The plans for development continue in East Baltimore, with Johns Hopkins Hospital playing a major role.
 
A local developer on Thursday introduced a proposal for a mixed-use community near the campus of Johns Hopkins Hospital in East Baltimore to the city’s Urban Design and Architectural Review Panel.
The reported $110 million project would include 444 new apartments and a mix of 30,000 square feet of retail space, with the hope of attracting a 20,000-square-foot upscale grocer, planners associated with the development said.
“I live four blocks from this site, so it was important to me that we got it right,” said David Holmes of Fells Point-based Capital Development, owner of the property bounded by Baltimore, Washington, Orleans and Wolfe streets.
“Each side has a different elevation and different facade,” Holmes said. “It’s sensitive to what’s across the street.”
The first phase of the proposal calls for stacked town houses along Wolfe Street, residences with courtyards along Washington Street, a mix of residential units along Baltimore Street and ground-level retail with residential units above along Fayette Street.
The original plan also includes a pedestrian walkway between the two blocks where Fairmount Avenue meets Wolfe Street and continues after Washington Street.
Just north of the proposed development’s site, Johns Hopkins is redeveloping its 80-acre campus with five major construction projects, and East Baltimore Development Inc. is building homes, offices and retail space on 88 acres north of Johns Hopkins.

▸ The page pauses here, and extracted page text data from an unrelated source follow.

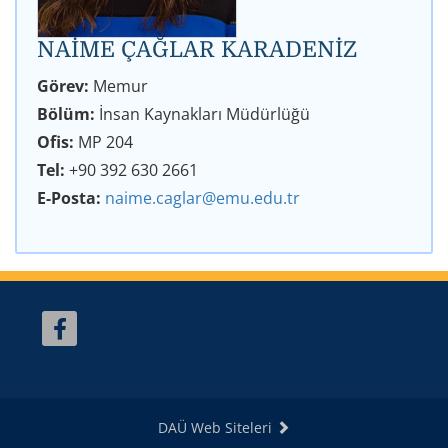
NAİME ÇAĞLAR KARADENİZ
Görev:
Memur
Bölüm:
İnsan Kaynakları Müdürlüğü
Ofis:
MP 204
Tel:
+90 392 630 2661
E-Posta:
naime.caglar@emu.edu.tr
DAÜ Web Siteleri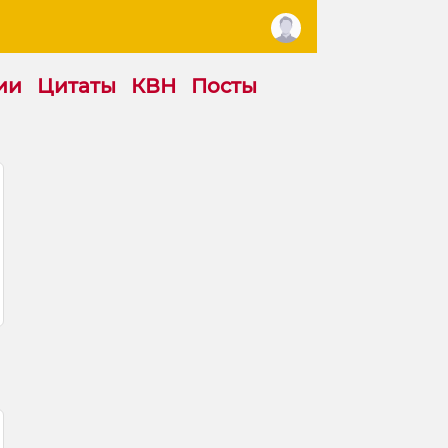
ии
Цитаты
КВН
Посты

Both projects will add thousands of employees and residents to East Baltimore.
“We really look at this community as the generator,” said Jeff Davis, president of JDavis Architects, the project designer. “I think the retail is sorely needed from everything we’ve seen in the area.”

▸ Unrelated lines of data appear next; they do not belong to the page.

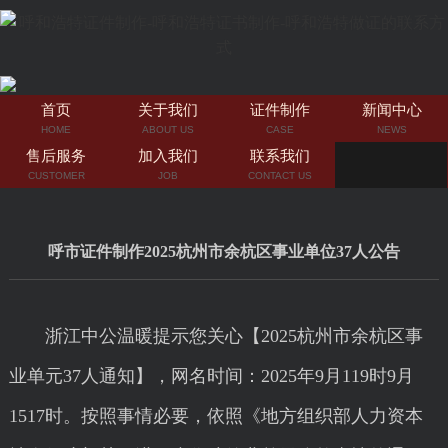
首页
关于我们
证件制作
新闻中心
HOME
ABOUT US
CASE
NEWS
售后服务
加入我们
联系我们
CUSTOMER
JOB
CONTACT US
呼市证件制作2025杭州市余杭区事业单位37人公告
浙江中公温暖提示您关心【2025杭州市余杭区事
业单元37人通知】，网名时间：2025年9月119时9月
1517时。按照事情必要，依照《地方组织部人力资本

Texas-based JLB Partners has teamed with Capital Development on the project. The developers hope to begin construction on the community by the second quarter of 2009, said Gary Plichta, of JLB.
“This property is so important to the surrounding neighborhoods — Butchers Hill, Washington Hill and Johns Hopkins,” Plichta said.
A second phase of development would include additional housing and retail in the block on the north side of Fayette Street.